We are witnessing much more activity related to earn-outs and deferred consideration structures. These strategies help bridge the gap between buyer and seller expectations – particularly when a buyer is less bullish. If the business delivers in line with the seller’s expectations, the buyer pays the difference.
If you look at the M&A world of the 2010s, particularly the back end of that decade, conditions were benign. Most countries were politically stable, interest rates were not going anywhere, and any shocks to the markets were few and far between. It was easier to predict how businesses would perform in that context.
Throw in the COVID pandemic, higher interest rates, inflation, and geopolitical instability from events in Ukraine and the Middle East, and it is clearly a different world for businesses today.
One thing businesses do not like in any context is uncertainty, because they need to come up with strategies to work around it. How do you close the valuation gap?
If you are not doing an all-paper deal, then earn-outs are the next best thing as the valuation is based on actual business performance.

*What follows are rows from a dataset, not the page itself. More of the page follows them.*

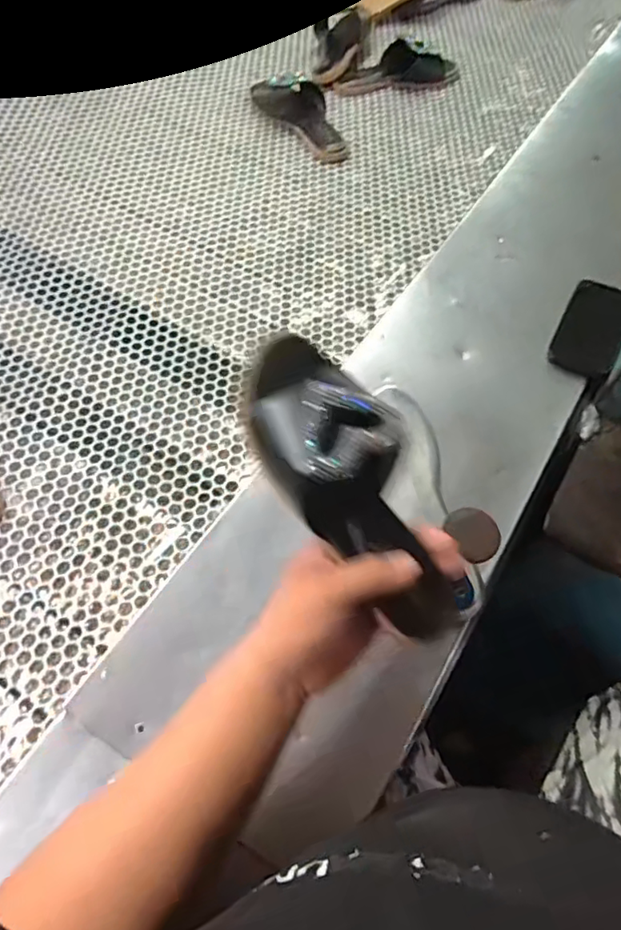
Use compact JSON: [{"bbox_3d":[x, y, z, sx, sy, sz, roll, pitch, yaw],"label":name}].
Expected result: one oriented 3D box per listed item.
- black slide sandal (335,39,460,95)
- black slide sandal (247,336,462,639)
[{"bbox_3d":[0.147,-0.678,0.998,0.227,0.059,0.078,-14,62,-11],"label":"black slide sandal"},{"bbox_3d":[0.032,0.019,0.383,0.078,0.058,0.212,-31,92,-19],"label":"black slide sandal"}]

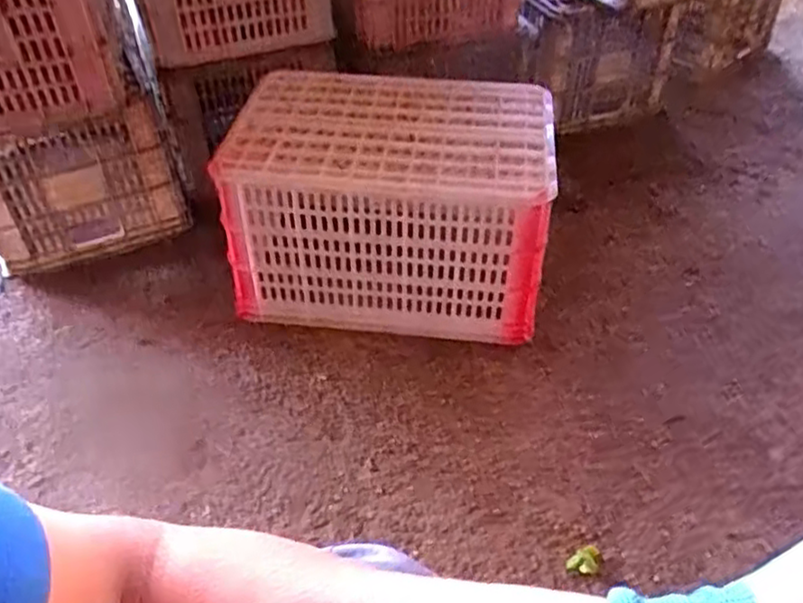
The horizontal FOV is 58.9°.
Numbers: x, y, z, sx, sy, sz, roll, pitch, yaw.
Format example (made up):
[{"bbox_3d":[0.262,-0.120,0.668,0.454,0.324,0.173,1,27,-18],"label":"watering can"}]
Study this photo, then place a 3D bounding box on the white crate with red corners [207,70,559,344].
[{"bbox_3d":[-0.013,-0.163,1.210,0.494,0.293,0.332,4,43,5],"label":"white crate with red corners"}]

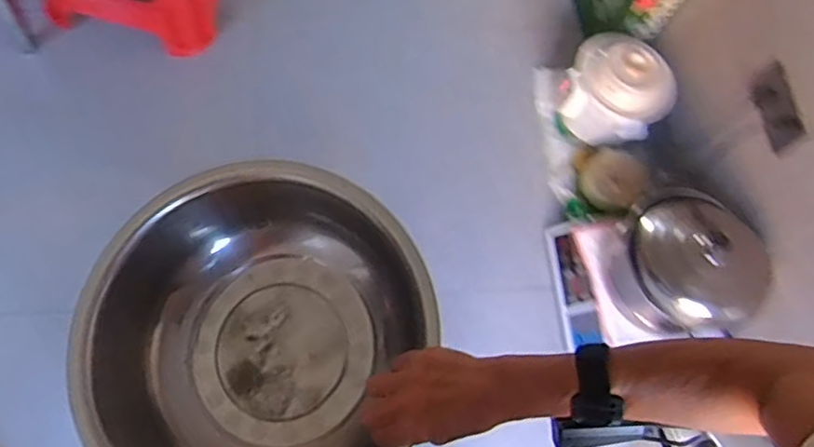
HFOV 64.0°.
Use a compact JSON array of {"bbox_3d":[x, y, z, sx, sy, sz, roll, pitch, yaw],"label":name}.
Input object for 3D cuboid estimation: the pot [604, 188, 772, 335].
[{"bbox_3d":[0.571,0.076,1.332,0.276,0.190,0.303,2,59,-3],"label":"pot"}]

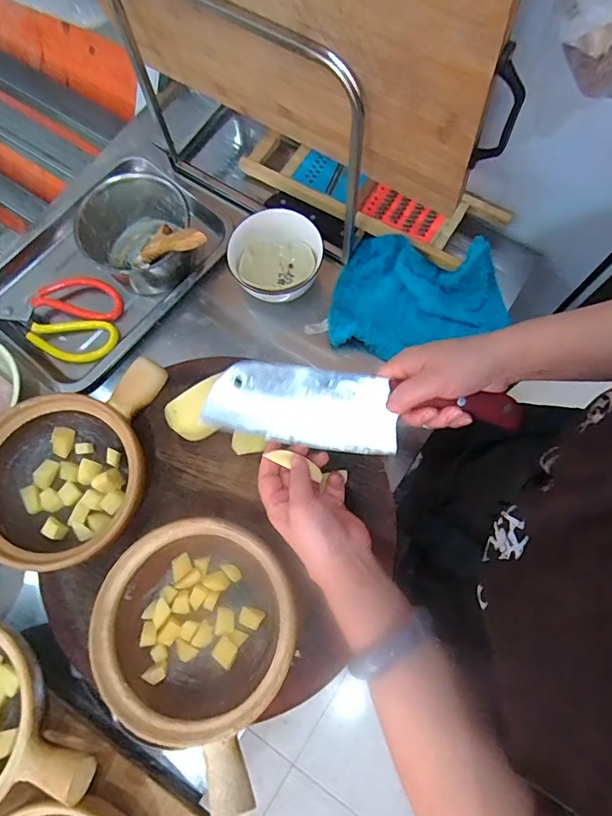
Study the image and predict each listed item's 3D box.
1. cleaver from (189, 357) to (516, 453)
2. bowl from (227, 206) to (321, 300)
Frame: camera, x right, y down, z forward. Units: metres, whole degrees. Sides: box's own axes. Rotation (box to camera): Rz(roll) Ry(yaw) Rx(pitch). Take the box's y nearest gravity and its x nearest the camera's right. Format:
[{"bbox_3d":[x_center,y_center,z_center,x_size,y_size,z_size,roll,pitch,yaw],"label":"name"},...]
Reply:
[{"bbox_3d":[0.047,0.002,0.429,0.273,0.027,0.068,4,74,4],"label":"cleaver"},{"bbox_3d":[-0.039,-0.177,0.579,0.105,0.059,0.106,-1,73,2],"label":"bowl"}]

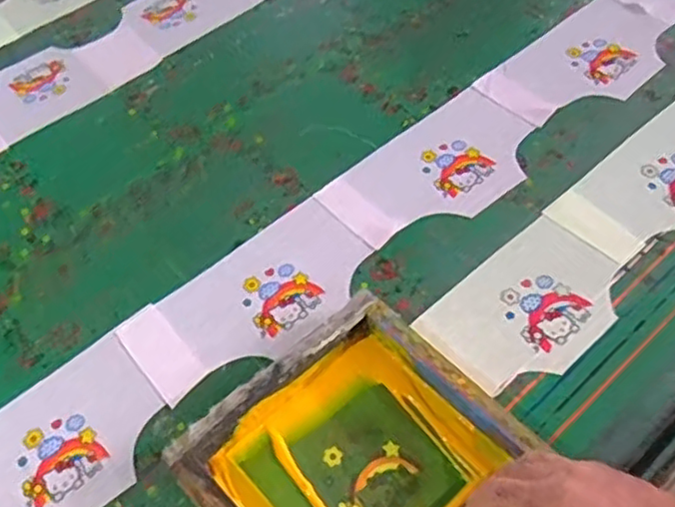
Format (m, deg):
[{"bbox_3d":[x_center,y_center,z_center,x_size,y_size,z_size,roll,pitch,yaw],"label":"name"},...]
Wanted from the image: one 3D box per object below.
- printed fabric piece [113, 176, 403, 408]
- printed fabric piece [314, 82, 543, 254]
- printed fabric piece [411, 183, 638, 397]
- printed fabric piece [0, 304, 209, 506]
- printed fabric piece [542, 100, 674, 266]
[{"bbox_3d":[-0.072,0.036,0.723,0.309,0.004,0.137,-37,60,-19],"label":"printed fabric piece"},{"bbox_3d":[0.123,-0.101,0.801,0.269,0.005,0.148,-36,60,-19],"label":"printed fabric piece"},{"bbox_3d":[0.216,0.037,0.691,0.250,0.011,0.134,-38,60,-20],"label":"printed fabric piece"},{"bbox_3d":[-0.270,0.187,0.635,0.305,0.006,0.148,-36,59,-19],"label":"printed fabric piece"},{"bbox_3d":[0.386,-0.091,0.770,0.289,0.006,0.135,-38,60,-20],"label":"printed fabric piece"}]

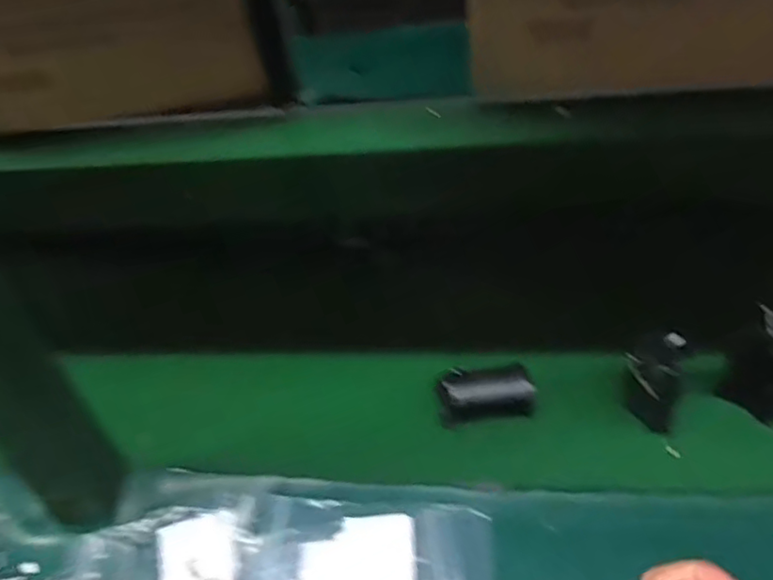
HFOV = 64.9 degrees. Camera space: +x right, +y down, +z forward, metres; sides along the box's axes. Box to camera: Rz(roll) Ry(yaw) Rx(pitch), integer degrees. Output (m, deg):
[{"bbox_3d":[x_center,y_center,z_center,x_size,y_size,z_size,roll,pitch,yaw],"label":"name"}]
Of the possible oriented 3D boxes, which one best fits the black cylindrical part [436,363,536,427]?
[{"bbox_3d":[0.078,0.082,0.475,0.070,0.034,0.033,-7,41,0],"label":"black cylindrical part"}]

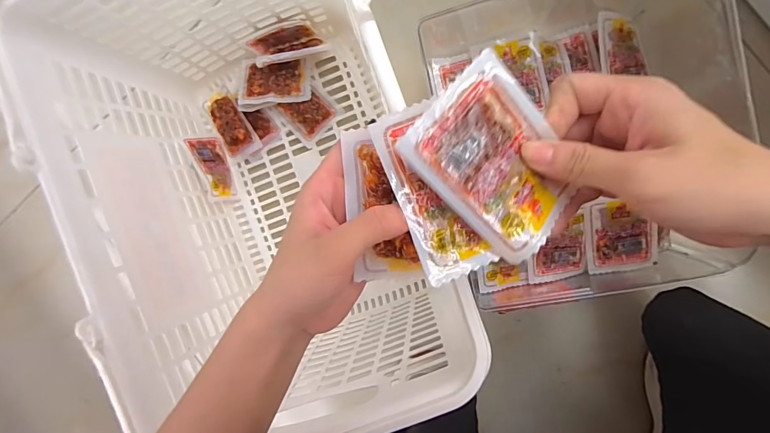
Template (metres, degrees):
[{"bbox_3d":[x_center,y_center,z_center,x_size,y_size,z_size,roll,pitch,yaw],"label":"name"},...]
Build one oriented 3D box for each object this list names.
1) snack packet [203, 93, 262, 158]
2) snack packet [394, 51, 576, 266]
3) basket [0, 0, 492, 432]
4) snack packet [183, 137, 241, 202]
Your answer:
[{"bbox_3d":[-0.204,-0.120,0.520,0.053,0.017,0.087,-27,100,28],"label":"snack packet"},{"bbox_3d":[0.059,-0.027,0.206,0.066,0.006,0.093,-46,106,-6],"label":"snack packet"},{"bbox_3d":[-0.114,-0.034,0.417,0.306,0.243,0.421,-19,91,9],"label":"basket"},{"bbox_3d":[-0.218,-0.061,0.510,0.017,0.051,0.083,-21,91,9],"label":"snack packet"}]

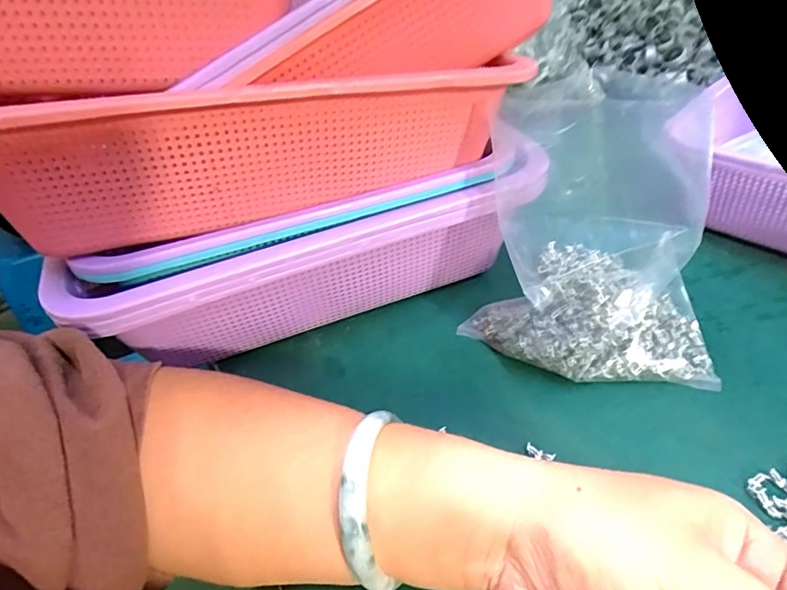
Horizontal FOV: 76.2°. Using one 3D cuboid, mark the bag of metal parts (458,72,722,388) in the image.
[{"bbox_3d":[0.124,-0.045,0.312,0.138,0.123,0.161,6,42,15],"label":"bag of metal parts"}]

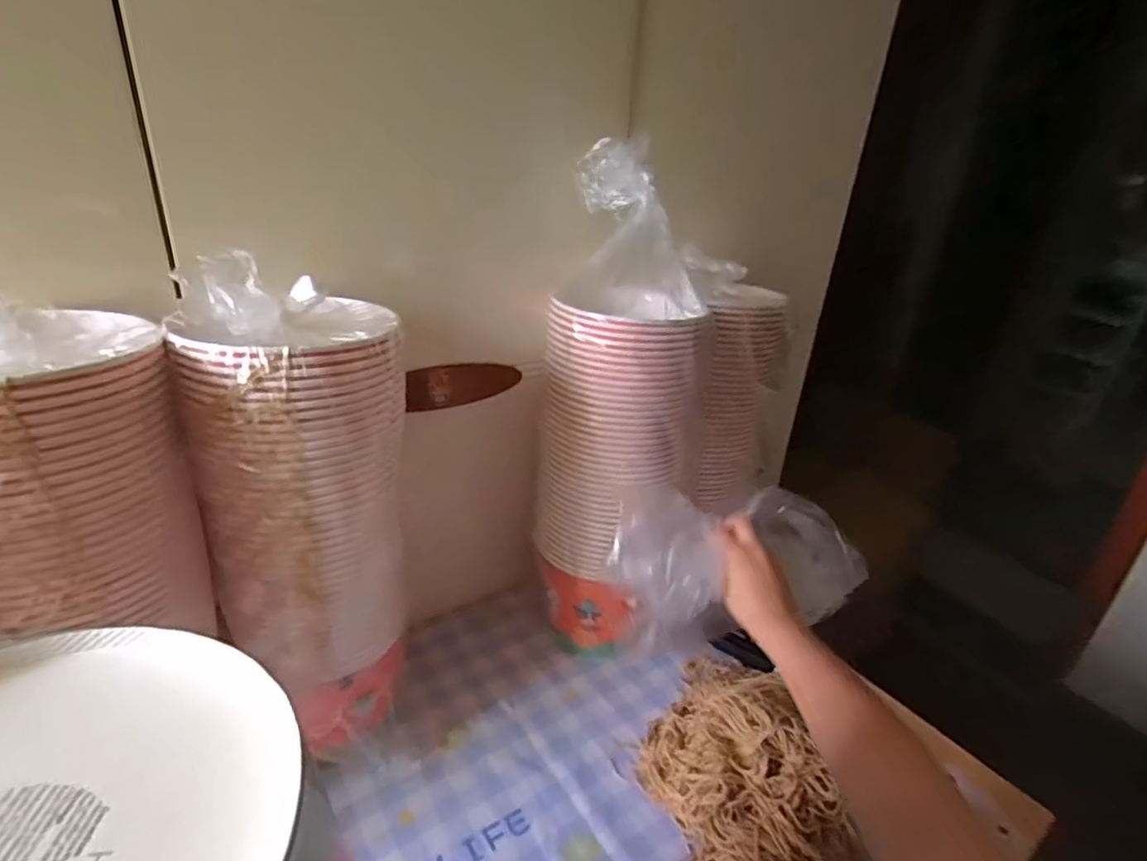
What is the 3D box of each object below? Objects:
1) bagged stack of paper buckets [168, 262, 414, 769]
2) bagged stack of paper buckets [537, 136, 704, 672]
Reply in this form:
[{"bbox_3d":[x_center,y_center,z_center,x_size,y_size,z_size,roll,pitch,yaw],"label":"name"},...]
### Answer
[{"bbox_3d":[-0.225,0.073,0.527,0.153,0.399,0.168,-5,27,-19],"label":"bagged stack of paper buckets"},{"bbox_3d":[0.058,-0.005,0.666,0.180,0.529,0.144,6,25,3],"label":"bagged stack of paper buckets"}]

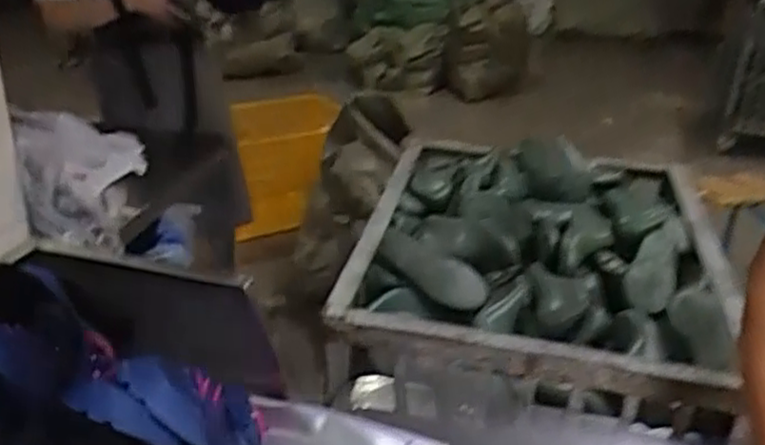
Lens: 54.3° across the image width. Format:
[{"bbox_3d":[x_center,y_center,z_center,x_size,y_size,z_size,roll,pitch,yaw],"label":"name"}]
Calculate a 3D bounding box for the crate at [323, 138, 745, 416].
[{"bbox_3d":[0.266,0.057,1.297,0.588,0.160,0.741,7,26,9],"label":"crate"}]

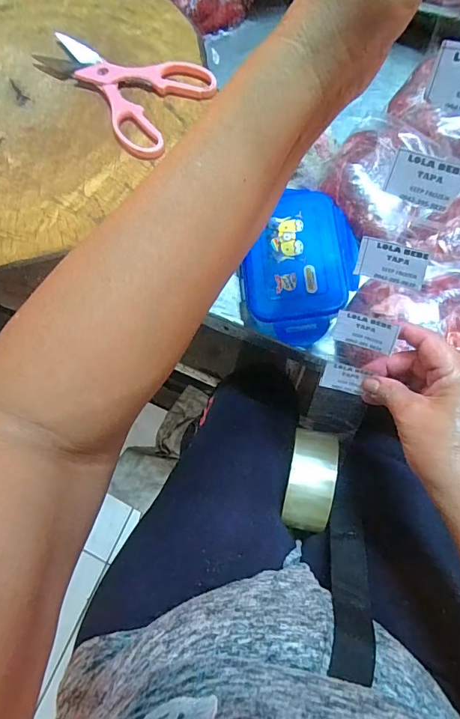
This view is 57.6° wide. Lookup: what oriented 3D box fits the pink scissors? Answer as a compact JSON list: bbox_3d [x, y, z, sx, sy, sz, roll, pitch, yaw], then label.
[{"bbox_3d":[-0.115,-0.286,0.432,0.191,0.024,0.109,37,79,11],"label":"pink scissors"}]

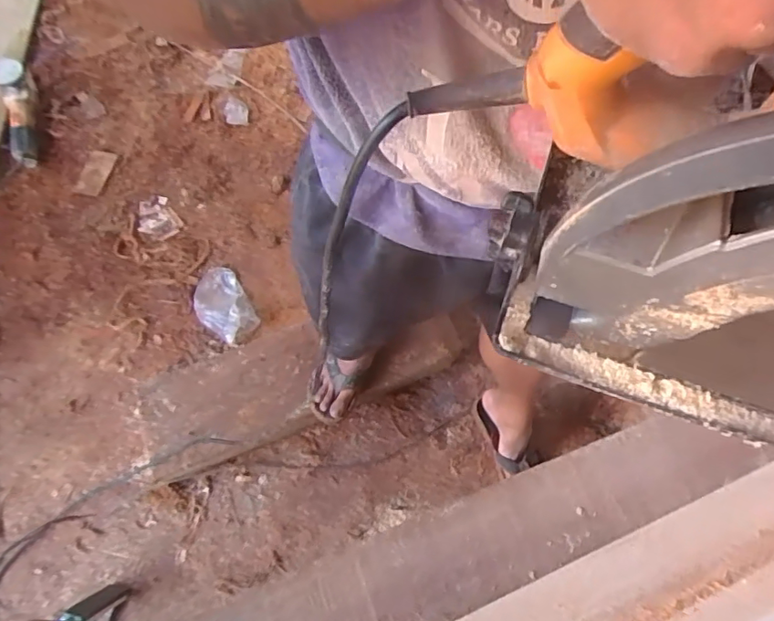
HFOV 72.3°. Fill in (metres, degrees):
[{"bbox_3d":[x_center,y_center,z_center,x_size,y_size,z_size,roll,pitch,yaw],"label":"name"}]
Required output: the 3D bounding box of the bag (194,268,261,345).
[{"bbox_3d":[-0.406,-0.016,1.304,0.122,0.068,0.218,-28,69,-14],"label":"bag"}]

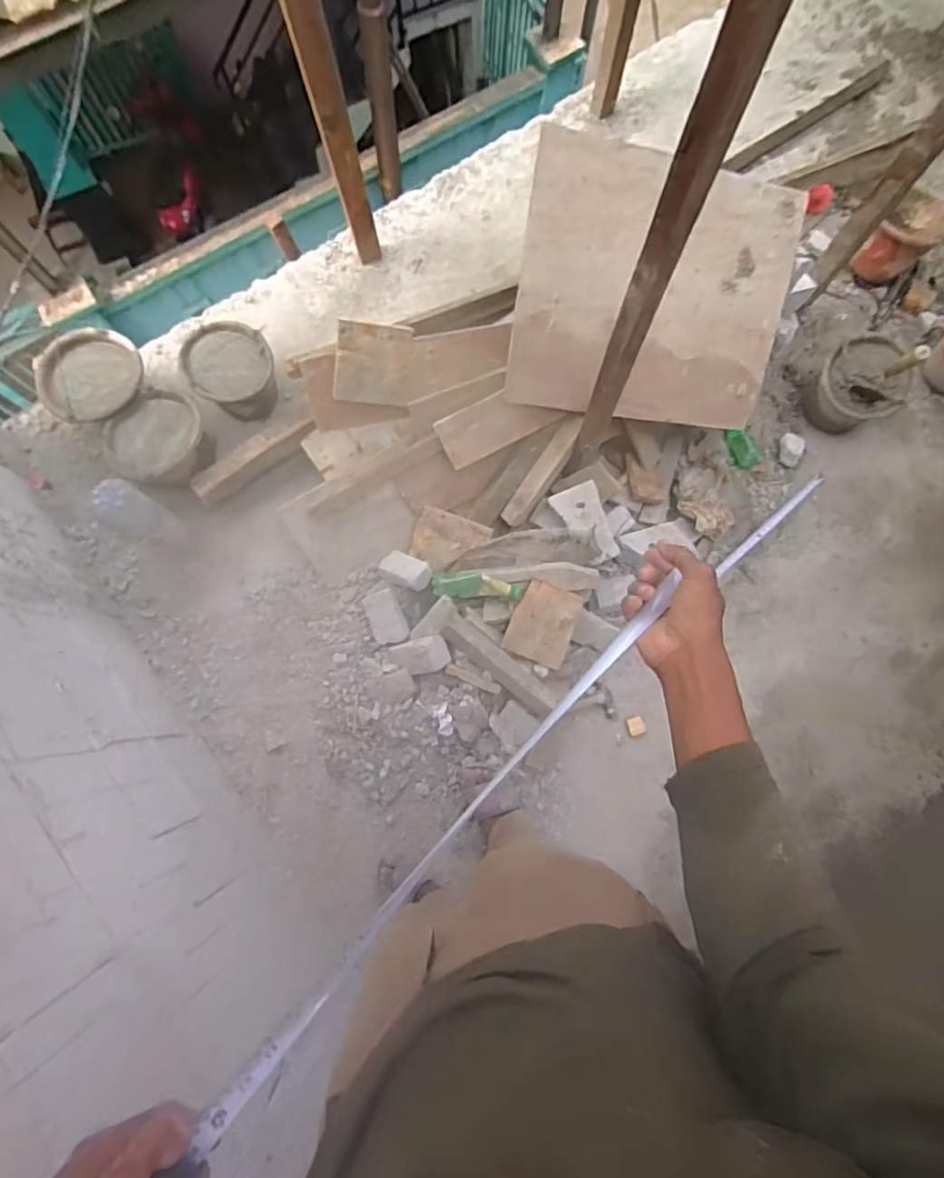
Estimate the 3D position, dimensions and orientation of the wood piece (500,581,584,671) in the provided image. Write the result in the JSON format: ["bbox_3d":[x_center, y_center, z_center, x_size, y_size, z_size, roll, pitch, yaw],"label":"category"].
[{"bbox_3d":[0.170,0.083,1.339,0.145,0.011,0.180,21,93,1],"label":"wood piece"}]

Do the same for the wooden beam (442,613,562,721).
[{"bbox_3d":[0.068,0.184,1.341,0.335,0.046,0.067,39,82,7],"label":"wooden beam"}]

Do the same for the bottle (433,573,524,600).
[{"bbox_3d":[0.014,-0.005,1.362,0.222,0.071,0.061,4,79,13],"label":"bottle"}]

What facets of due diligence, if any, are dealmakers increasingly prioritising or emphasising in transactions?
The due diligence bar is generally higher on transactions in the current deal climate. The days when deals could be done in a matter of days or weeks because people were confident in assuming a certain level of risk are gone. People are much more sensitive to potential risks and exposure to liabilities. For this reason, diligence is being conducted in a much more detailed manner than we would see in a very hot M&A market.
Companies are asking what liabilities and contingencies they need to worry about, both on a financial and a reputational level. The risks being assessed will inevitably depend on the particular sector in which the target business is operating. If it is a technology, media or telecommunications (TMT) or consumer-facing business, for example, data protection is in sharp focus because, reputationally, this issue can have a devastating impact on a business.
When we carried out our recent European M&A Outlook survey, it was interesting to find some of the areas of most concern to dealmakers were related to reputation, such as modern slavery, supply chain transparency, and anti-bribery and ethics.